According to Palestinian authorities, more than 21,000 people — nearly one per cent of Gaza’s 2.3 million population — have been confirmed killed, and it’s feared thousands more dead are lost in the ruins.

Virtually all residents have been driven from their homes at least once and many have been forced to flee several times. Only a handful of hospitals are still functioning.

Palestinians say wiping out Hamas, which has been sworn to Israel’s destruction for decades, is an unachievable aim, given the militant group’s diffuse structure and deep roots in a territory it has ruled since 2007.

Two men wearing vests that say PRESS sit at laptops and hold their smartphones toward the sky. A cityscape including minarets is visible in the background.
Palestinian journalists attempt to connect to the internet using their phones in Rafah on the southern Gaza Strip on Wednesday. (AFP via Getty Images)

Israel says that since Oct. 7, the deadliest day in its history, it has no choice but war to safeguard its security and return more than 100 hostages still believed held by militants. It claims to have killed 8,000 fighters so far.

But its Western allies worry the huge civilian toll will radicalize a new generation of Palestinians and spread fighting across the Middle East. This week, Iran-backed groups have attacked U.S. forces in Iraq and commercial shipping in the Red Sea.

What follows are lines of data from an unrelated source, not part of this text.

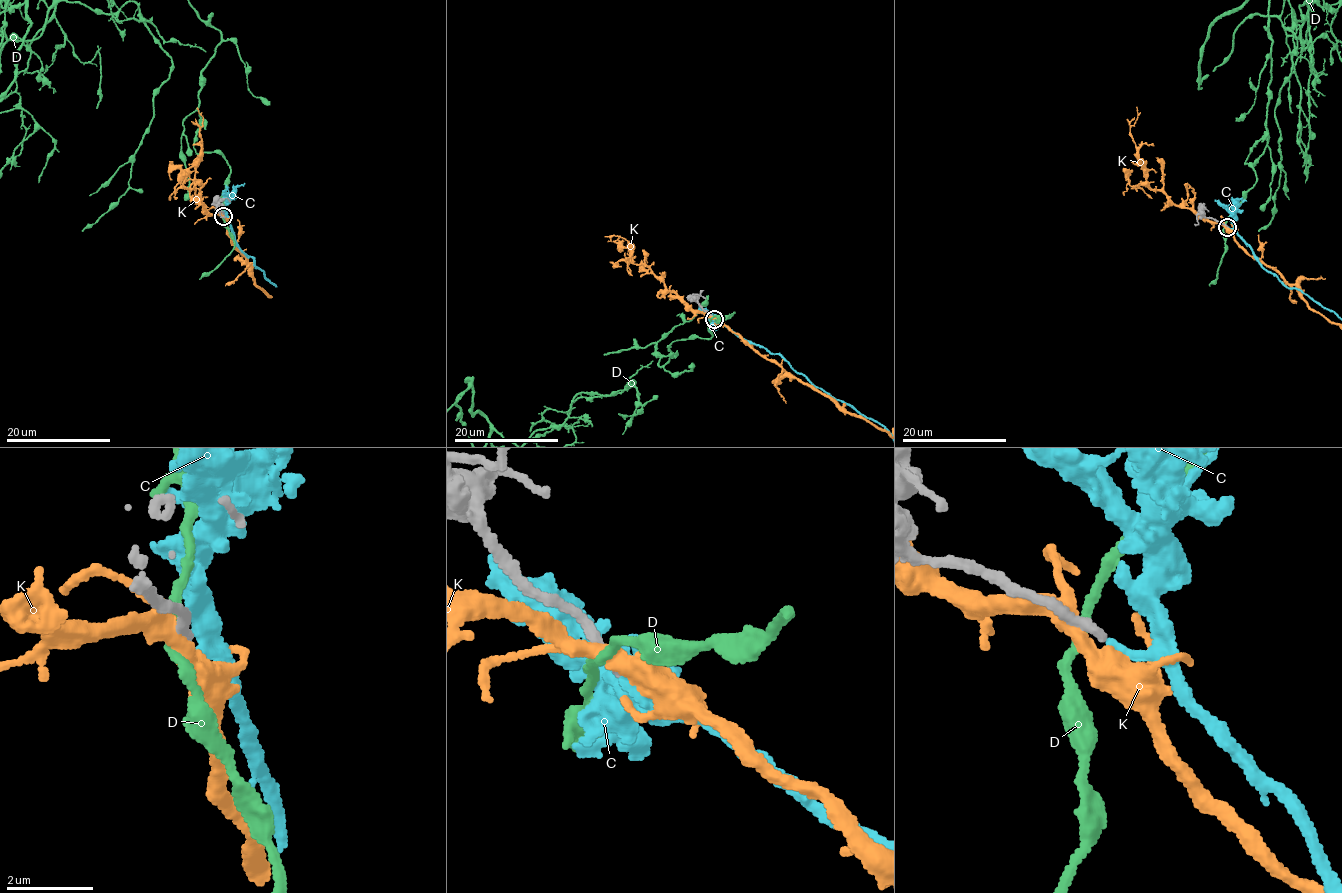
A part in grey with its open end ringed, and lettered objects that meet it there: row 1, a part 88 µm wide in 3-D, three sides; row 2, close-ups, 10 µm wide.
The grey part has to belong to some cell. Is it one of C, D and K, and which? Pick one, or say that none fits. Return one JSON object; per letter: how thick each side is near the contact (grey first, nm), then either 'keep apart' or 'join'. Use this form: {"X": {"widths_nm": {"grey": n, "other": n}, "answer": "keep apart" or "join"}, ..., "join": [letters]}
{"C": {"widths_nm": {"grey": 240, "other": 240}, "answer": "join"}, "D": {"widths_nm": {"grey": 280, "other": 190}, "answer": "keep apart"}, "K": {"widths_nm": {"grey": 300, "other": 320}, "answer": "keep apart"}, "join": ["C"]}

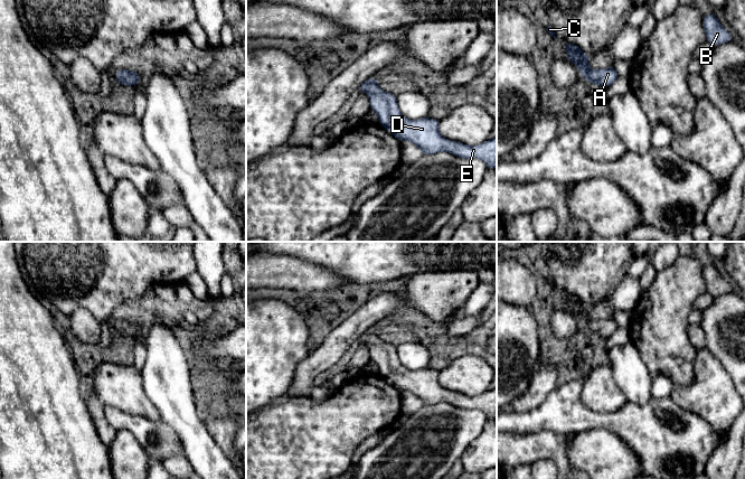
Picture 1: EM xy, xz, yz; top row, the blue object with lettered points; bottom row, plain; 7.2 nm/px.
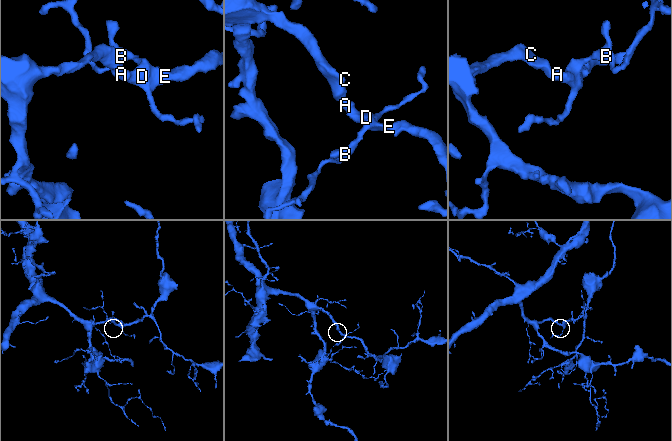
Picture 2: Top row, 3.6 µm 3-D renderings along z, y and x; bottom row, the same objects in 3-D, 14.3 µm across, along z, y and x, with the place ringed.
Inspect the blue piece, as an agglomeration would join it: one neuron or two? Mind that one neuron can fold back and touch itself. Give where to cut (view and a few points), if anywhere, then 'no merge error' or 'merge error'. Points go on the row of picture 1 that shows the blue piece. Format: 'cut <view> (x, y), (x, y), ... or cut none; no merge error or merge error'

U.S. President Joe Biden warned this month that “indiscriminate bombing” jeopardized sympathy for Israel among its allies. Washington has said Israel should make a transition from full-scale ground war to a targeted campaign against Hamas leaders.

European countries that back Israel’s right to self-defence have taken this month to call for a sustainable ceasefire, a  position French President Emmanuel Macron took on a phone call to Israeli Prime Minister Benjamin Netanyahu on Wednesday.